**Série de consignes:**
A - D'après l'extrait sur l'arrêt BootShop, à quelle date Marie Leneveur-Azémar a-t-elle soutenu sa thèse ?
B - Reproduisez mot pour mot le passage de l'extrait sur l'arrêt BootShop qui commence aux mots « Néanmoins, cet arrêt » et s'arrête après les mots « contractuelle et délictuelle. ».
C - Poursuivez la rédaction de l'extrait sur l'arrêt BootShop à partir de sa dernière phrase.

**Texte présenté:**
======

Depuis l’arrêt BootShop, il est admis que l’inexécution contractuelle peut être invoquée par un tiers au contrat pour obtenir réparation du dommage qu’il a subi du fait de cette inexécution, sans qu’il soit nécessaire de prouver une faute délictuelle distincte [1].
Néanmoins, cet arrêt avait été sévèrement critiqué en doctrine essentiellement au motif qu’il laissait place à un système dénué de logique, où se « côtoient opposabilité du contrat par le tiers et inopposabilité du contrat au tiers » et où la responsabilité délictuelle du contractant est engagée sur le fondement de son inexécution contractuelle, ce qui plaçait le tiers dans une situation préférable à celle du créancier dans le contrat.
La Cour de cassation semblait y prôner « l’identité » des fautes contractuelle et délictuelle.
Dans sa thèse soutenue le 14 septembre 2016 sous la direction du professeur Yves Lequette, Marie Leneveur-Azémar développait l’idée suivante : « si, selon la jurisprudence, une faute contractuelle est suffisante pour constituer une faute délictuelle, il peut être considéré que la faute délictuelle présente une gravité comparable à la faute contractuelle. Les deux fautes portent autant atteinte à la société. Or, il est possible d’aménager conventionnellement les conséquences d’une inexécution contractuelle. La validité de principe de ces clauses n’a pas été mise en doute pour un risque d’atteinte à l’ordre public ou à la paix sociale. Dès lors, les conséquences de la faute délictuelle devraient pouvoir être aménagées de la même manière ».

======

Entrées du jeu de données
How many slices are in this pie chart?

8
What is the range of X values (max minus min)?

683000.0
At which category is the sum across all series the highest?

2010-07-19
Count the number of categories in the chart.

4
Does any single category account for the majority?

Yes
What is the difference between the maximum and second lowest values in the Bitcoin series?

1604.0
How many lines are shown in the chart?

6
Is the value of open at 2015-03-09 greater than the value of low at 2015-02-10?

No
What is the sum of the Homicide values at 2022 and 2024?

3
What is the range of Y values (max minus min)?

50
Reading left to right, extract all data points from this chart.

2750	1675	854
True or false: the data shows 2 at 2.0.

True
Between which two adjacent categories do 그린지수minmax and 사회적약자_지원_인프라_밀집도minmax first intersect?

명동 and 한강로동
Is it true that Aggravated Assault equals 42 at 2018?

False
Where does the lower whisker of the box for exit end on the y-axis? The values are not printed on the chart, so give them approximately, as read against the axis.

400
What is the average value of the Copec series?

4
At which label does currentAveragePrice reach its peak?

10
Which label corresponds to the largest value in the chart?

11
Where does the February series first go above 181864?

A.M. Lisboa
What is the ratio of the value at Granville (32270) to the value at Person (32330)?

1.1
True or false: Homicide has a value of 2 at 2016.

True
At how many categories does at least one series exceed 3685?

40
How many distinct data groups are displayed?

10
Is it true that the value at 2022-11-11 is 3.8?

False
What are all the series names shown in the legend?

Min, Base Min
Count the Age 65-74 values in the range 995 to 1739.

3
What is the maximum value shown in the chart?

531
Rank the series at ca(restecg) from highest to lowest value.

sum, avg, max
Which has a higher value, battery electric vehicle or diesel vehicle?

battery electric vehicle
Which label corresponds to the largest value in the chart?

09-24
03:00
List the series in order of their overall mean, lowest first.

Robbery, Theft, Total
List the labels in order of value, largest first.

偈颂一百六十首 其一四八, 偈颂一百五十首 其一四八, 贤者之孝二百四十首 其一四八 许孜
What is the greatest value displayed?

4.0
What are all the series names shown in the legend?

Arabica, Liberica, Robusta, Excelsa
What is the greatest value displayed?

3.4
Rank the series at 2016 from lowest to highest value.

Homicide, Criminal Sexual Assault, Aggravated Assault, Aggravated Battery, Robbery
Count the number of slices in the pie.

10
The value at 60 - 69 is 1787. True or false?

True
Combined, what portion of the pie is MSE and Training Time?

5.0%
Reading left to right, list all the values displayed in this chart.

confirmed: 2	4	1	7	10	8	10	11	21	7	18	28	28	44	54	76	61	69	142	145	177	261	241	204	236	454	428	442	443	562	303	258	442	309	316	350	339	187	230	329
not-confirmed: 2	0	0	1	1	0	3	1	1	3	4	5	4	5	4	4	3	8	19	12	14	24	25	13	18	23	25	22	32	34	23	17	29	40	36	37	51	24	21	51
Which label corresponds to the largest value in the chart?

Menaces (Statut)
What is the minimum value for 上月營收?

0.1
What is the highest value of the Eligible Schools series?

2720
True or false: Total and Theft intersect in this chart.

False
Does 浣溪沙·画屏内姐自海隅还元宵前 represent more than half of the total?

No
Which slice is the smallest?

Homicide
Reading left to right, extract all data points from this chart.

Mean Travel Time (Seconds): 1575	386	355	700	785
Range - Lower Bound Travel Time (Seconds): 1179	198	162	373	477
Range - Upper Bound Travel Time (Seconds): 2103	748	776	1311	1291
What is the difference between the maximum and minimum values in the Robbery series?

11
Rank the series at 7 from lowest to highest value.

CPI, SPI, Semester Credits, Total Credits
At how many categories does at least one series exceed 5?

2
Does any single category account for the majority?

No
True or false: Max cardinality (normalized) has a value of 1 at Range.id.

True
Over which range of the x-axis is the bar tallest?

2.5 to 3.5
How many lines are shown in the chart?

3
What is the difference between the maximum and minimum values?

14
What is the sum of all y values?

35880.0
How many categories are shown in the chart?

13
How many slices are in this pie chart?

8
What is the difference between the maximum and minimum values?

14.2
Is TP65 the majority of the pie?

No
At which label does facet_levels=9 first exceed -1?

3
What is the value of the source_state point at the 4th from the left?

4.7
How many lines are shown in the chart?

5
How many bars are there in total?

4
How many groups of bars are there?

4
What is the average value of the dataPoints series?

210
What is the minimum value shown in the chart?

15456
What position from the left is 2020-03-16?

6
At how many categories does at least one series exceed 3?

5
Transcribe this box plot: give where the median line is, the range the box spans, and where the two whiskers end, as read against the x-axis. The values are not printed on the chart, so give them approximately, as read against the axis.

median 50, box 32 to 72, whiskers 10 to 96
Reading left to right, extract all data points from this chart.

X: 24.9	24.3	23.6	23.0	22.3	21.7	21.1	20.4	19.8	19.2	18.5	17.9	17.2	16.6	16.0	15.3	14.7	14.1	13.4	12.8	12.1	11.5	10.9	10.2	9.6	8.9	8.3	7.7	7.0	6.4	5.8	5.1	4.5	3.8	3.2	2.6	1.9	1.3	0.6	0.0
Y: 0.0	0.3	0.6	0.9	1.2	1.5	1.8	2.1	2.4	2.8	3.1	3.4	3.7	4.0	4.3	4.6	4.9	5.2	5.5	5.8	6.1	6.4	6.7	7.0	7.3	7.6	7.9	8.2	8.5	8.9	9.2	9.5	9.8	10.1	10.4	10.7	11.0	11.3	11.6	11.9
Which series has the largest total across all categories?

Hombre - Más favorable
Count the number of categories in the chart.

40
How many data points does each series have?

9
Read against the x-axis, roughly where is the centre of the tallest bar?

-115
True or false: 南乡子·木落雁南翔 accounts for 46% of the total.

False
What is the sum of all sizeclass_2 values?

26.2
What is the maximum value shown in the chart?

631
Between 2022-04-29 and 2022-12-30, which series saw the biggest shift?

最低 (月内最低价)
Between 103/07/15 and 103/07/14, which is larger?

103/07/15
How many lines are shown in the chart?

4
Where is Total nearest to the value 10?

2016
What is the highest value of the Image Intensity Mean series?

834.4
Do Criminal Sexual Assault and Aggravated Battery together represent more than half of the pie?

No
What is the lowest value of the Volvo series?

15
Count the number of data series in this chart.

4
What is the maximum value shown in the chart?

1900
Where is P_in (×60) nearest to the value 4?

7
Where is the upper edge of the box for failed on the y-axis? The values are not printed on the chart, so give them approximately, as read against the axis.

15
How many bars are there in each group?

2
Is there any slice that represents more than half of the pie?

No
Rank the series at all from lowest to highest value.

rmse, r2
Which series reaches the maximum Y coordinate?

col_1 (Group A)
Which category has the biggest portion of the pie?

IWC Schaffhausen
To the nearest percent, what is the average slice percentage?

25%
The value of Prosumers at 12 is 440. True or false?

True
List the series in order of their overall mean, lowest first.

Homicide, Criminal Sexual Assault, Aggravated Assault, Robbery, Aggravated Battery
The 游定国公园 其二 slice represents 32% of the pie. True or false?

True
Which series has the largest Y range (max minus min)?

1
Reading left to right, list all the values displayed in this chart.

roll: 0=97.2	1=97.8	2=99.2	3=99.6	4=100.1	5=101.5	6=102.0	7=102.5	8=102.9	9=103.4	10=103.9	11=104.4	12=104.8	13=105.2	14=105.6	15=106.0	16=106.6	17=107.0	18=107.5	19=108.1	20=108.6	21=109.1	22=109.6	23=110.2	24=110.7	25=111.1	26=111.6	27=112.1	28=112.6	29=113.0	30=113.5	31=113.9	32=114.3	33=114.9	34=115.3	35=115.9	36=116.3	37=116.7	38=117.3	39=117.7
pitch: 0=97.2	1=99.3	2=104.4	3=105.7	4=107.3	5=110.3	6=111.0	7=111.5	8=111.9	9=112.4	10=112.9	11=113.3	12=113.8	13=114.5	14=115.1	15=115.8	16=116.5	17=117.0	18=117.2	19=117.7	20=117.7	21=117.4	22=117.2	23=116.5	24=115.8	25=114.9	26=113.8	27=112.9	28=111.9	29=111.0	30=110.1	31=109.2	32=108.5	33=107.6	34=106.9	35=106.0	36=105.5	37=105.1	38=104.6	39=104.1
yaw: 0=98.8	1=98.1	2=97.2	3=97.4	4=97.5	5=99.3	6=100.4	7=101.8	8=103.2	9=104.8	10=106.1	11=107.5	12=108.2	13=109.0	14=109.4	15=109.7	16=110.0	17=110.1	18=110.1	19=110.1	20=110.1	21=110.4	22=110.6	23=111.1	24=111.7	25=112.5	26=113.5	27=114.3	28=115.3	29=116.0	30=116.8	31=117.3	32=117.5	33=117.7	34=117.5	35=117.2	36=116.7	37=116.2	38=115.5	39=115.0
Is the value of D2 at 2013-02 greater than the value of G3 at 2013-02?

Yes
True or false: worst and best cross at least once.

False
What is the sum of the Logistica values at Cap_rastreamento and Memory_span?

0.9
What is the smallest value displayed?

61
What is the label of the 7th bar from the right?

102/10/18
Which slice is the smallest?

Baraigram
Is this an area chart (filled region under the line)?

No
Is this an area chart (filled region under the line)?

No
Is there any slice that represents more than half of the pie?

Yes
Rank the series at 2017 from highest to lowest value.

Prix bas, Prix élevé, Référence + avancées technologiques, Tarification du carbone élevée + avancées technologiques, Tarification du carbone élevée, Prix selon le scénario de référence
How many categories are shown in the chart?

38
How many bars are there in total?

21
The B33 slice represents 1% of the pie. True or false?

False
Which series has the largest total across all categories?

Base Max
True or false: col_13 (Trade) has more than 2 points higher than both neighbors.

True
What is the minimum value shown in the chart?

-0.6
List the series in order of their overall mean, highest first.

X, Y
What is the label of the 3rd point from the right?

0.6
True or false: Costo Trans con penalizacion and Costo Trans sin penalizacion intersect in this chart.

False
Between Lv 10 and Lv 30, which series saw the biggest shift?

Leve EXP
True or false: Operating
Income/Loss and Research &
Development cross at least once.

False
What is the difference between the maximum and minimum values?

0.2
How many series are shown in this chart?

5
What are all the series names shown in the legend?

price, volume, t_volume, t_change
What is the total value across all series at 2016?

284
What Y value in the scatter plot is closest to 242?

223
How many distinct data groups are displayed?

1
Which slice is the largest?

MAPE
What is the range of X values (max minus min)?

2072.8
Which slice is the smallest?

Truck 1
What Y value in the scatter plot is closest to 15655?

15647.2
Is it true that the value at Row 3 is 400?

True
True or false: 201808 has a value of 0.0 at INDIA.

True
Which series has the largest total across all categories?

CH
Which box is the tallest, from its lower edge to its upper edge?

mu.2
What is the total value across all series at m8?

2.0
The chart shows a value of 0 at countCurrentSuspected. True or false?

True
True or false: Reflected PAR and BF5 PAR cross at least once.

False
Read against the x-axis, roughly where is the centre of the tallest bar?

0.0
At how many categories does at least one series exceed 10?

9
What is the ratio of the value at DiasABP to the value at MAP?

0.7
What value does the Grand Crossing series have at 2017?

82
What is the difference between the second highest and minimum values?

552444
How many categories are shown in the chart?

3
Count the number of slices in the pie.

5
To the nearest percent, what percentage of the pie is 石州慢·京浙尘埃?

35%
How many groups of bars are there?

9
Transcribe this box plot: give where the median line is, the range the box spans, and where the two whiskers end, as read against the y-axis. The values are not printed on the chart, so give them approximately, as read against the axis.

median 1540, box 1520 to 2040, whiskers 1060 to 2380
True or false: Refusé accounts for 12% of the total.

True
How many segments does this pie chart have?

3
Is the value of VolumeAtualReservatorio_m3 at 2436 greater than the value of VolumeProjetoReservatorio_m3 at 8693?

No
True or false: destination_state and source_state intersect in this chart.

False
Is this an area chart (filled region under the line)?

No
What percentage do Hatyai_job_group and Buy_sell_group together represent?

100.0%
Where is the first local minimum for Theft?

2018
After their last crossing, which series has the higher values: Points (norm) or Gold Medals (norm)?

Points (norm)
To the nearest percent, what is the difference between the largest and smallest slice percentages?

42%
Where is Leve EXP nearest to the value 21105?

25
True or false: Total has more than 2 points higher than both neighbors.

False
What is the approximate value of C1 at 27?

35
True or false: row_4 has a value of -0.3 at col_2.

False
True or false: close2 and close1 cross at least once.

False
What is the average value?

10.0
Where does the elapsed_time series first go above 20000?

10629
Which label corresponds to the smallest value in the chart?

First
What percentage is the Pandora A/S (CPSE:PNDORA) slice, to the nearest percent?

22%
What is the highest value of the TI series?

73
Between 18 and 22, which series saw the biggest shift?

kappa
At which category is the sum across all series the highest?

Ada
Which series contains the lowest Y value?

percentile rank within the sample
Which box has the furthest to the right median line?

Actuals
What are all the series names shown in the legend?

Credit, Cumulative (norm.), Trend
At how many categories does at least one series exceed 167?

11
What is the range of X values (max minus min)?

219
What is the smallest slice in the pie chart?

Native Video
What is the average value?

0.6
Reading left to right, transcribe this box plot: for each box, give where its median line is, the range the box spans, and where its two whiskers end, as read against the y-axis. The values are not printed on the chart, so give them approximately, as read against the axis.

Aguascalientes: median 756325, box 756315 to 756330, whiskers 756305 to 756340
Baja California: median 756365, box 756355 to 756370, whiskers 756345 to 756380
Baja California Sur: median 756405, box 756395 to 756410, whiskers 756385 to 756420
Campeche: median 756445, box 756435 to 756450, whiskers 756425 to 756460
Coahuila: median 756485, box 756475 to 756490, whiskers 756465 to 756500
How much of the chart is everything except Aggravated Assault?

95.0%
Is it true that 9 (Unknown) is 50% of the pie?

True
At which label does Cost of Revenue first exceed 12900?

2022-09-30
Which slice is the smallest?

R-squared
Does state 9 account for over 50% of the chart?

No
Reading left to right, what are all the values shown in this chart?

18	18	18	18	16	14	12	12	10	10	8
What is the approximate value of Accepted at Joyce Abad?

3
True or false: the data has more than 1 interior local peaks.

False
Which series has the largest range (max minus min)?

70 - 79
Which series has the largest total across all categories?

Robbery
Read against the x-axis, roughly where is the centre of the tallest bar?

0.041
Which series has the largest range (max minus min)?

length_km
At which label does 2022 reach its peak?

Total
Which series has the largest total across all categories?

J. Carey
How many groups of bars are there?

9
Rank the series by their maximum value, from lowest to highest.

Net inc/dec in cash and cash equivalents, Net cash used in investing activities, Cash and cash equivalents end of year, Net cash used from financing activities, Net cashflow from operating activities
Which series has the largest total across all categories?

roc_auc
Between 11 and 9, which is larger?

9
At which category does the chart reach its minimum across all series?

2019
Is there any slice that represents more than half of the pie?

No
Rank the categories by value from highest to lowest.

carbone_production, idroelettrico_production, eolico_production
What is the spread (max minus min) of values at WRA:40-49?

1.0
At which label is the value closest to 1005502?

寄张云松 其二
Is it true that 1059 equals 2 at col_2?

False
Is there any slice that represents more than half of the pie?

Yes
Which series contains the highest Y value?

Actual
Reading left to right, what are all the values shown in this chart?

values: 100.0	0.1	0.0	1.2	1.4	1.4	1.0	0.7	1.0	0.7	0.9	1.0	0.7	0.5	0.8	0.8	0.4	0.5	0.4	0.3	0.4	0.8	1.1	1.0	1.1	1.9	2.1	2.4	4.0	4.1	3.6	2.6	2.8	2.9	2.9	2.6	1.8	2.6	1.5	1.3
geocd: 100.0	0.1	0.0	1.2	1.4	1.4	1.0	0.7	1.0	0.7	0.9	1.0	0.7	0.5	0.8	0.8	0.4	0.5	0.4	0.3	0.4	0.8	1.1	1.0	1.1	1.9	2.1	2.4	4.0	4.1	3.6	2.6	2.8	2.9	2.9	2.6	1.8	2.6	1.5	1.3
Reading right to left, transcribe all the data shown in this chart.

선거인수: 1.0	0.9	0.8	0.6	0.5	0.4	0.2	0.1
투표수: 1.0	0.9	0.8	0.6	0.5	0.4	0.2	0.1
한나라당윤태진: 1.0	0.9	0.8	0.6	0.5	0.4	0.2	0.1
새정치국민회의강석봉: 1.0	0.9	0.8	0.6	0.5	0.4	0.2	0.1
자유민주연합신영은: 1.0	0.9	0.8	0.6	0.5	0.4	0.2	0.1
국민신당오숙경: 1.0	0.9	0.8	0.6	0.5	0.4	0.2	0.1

======

**Résultats:**
A - Le 14 septembre 2016.

B -
Néanmoins, cet arrêt avait été sévèrement critiqué en doctrine essentiellement au motif qu’il laissait place à un système dénué de logique, où se « côtoient opposabilité du contrat par le tiers et inopposabilité du contrat au tiers » et où la responsabilité délictuelle du contractant est engagée sur le fondement de son inexécution contractuelle, ce qui plaçait le tiers dans une situation préférable à celle du créancier dans le contrat.
La Cour de cassation semblait y prôner « l’identité » des fautes contractuelle et délictuelle.

C -
C’est en ce sens que l’article 1234 al. 2 du projet de la réforme de la responsabilité civile du 13 mars 2017, duquel semble s’inspirer le présent arrêt, proposait de permette au :
« (…) tiers ayant un intérêt légitime à la bonne exécution d’un contrat peut également invoquer, sur le fondement de la responsabilité contractuelle, un manquement contractuel dès lors que celui-ci lui a causé un dommage. Les conditions et limites de la responsabilité qui s’appliquent dans les relations entre les contractants lui sont opposables. Toute clause qui limite la responsabilité contractuelle d’un contractant à l’égard des tiers est réputée non écrite ».
Ainsi, en vue de mettre en place un système plus cohérent et respectueux des intérêts des différentes parties, le projet de réforme proposait de retenir la responsabilité contractuelle en tant que fondement de toute action qui pourrait être intentée par un tiers.
Ce choix apparaissait comme équilibré en ce qu’il rendrait opposable au tiers les conditions et limites de la responsabilité qui s’appliquent dans les relations entre les contractants, le plaçant dans le cadre de la relation contractuelle, tout en le désengageant de toute clause qui limite la responsabilité contractuelle d’un contractant à l’égard des tiers (ce dernier n’ayant pas la qualité de partie dans le contrat).
C’est dans ces inspirations que semble s’inscrire le présent arrêt de la Cour de cassation.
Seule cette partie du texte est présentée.